What is a Click?
When it comes to online advertising, a click refers to a user clicking on an ad. This is the goal of the majority of online advertising (especially CPC campaigns) and has been since ads first became clickable in 1994. Although things have moved on considerably since then, clicks continue to be used to compare campaigns using the CTR metric.
In 2009 5,300,000,000,000 (5.3 trillion) display ads were served, with an average CTR of 0.1%, meaning around 5,300,000,000 (5.3 billion) clicks were recorded. That’s about fourteen and half million a day, or 10,000 a minute, all year long (and that’s just for display ads!). Considering the ad industry has more than doubled in size since then, it’s surprising we’re not all being deafened by mouse noises at this point.
Unsurprisingly, the word click comes from the noise a mouse makes when you press one of the buttons. Like the disk-shaped save icon, or the term “Hang up the phone”, the word itself is likely to become an anachronism soon, which only older people understand.
It’s important to remember too, that before clicks we had nothing. The effectiveness of ads was based on guesses or excessively complicated (but ultimately untestable) maths. Advertisers would put up a billboard poster, buy some radio or TV time and run your spot and then wait. If your profits went up, you would assume your advertising worked, but you wouldn’t know for sure. With the measurable nature of clicks (and conversions), now we can know for sure whether ads are driving customers to us.
What is curious about clicks in online advertising, is that they are so uniform. If you show the same ad to two separate random groups of 1,000 people, it is very likely that roughly the same amount of people will click on them. We all like to think we are unique, but when considered in groups, we all respond to adverts in a fairly predictable way.
The good news for online advertising is that the global trend for CTR has been slowly rising since the start of 2015. This means more clicks for advertisers and more advertising revenue for publishers and networks. Whether this has been caused by better ads or better ad tech, it’s good news for everyone with a website.

**Task instructions**
Transcribe the passage on online ad clicks starting at "In 2009 5,300,000,000,000" and ending at "at this point.".

Items from a data source
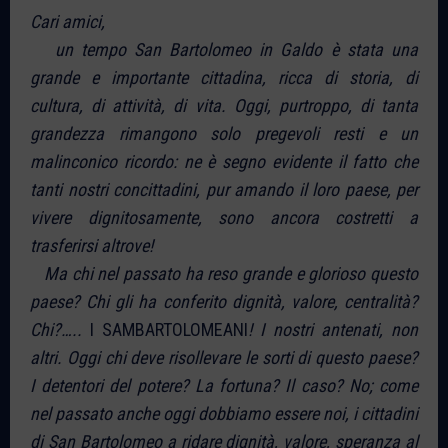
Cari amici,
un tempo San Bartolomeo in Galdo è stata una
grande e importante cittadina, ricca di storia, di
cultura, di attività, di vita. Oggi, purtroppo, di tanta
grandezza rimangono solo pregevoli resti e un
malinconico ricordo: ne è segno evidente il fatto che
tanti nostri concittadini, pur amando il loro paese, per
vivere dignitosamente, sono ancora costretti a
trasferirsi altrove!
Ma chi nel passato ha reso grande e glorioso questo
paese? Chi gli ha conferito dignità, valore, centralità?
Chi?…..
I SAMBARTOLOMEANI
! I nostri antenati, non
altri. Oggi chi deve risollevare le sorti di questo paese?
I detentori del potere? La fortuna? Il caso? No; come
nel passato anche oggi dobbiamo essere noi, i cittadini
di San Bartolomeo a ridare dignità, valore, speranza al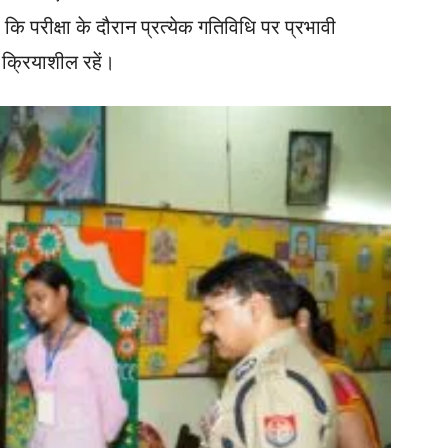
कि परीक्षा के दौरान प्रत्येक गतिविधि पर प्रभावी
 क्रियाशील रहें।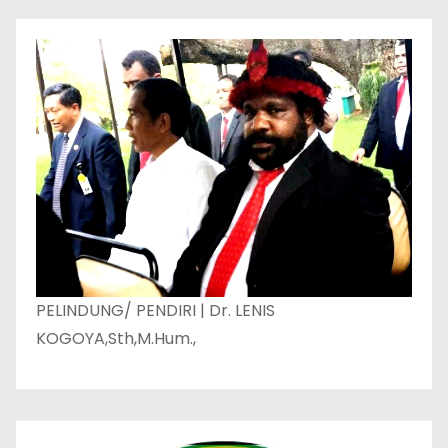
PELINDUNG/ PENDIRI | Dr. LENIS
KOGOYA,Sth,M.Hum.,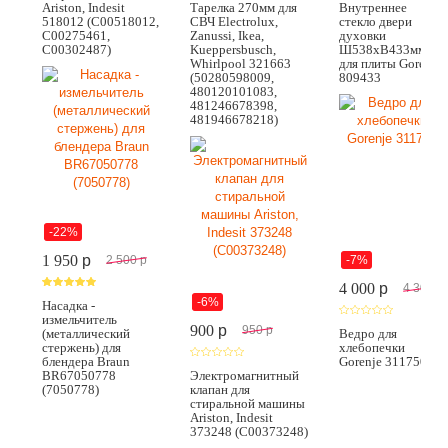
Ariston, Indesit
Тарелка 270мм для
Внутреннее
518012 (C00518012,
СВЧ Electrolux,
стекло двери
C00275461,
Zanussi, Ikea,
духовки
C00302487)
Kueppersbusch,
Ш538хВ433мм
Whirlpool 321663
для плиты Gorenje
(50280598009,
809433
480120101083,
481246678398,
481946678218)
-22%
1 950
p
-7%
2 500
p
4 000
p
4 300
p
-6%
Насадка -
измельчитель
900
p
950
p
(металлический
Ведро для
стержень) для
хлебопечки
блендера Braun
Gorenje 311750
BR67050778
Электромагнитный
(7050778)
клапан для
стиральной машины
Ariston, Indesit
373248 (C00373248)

**Exercise answer**
In 2009 5,300,000,000,000 (5.3 trillion) display ads were served, with an average CTR of 0.1%, meaning around 5,300,000,000 (5.3 billion) clicks were recorded. That’s about fourteen and half million a day, or 10,000 a minute, all year long (and that’s just for display ads!). Considering the ad industry has more than doubled in size since then, it’s surprising we’re not all being deafened by mouse noises at this point.